> What you have to do
Use the entries below and reproduce exactly the lines from the one containing "even other players. Depending on your cl" down to the one containing "you can use them. You can find this info", both of them included.

> Given records
.....
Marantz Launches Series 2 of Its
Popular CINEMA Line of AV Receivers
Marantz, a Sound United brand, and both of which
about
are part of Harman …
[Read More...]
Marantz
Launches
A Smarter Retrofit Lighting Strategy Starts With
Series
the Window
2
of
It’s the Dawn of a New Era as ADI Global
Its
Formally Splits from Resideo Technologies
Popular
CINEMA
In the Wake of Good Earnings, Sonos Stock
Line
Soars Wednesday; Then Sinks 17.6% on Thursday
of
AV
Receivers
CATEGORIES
.....
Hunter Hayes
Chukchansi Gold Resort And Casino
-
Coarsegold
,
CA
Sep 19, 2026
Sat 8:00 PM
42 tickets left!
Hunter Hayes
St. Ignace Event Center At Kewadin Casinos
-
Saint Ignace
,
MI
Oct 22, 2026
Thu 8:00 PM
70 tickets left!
.....
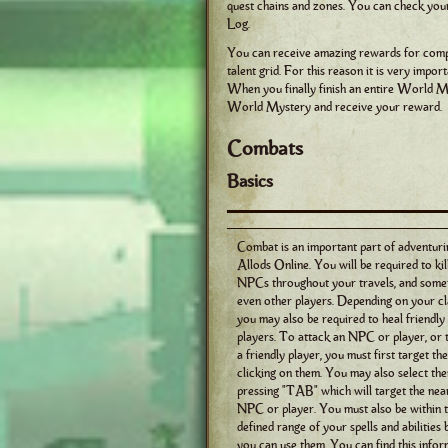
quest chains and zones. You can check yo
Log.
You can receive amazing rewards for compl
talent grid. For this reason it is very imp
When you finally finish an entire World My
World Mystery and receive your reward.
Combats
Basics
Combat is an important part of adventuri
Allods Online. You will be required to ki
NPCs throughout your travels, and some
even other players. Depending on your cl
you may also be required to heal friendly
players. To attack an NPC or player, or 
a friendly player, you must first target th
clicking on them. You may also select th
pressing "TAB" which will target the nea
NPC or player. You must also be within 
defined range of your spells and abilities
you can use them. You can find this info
.....
> Response
even other players. Depending on your cl
you may also be required to heal friendly
players. To attack an NPC or player, or 
a friendly player, you must first target th
clicking on them. You may also select th
pressing "TAB" which will target the nea
NPC or player. You must also be within 
defined range of your spells and abilities
you can use them. You can find this info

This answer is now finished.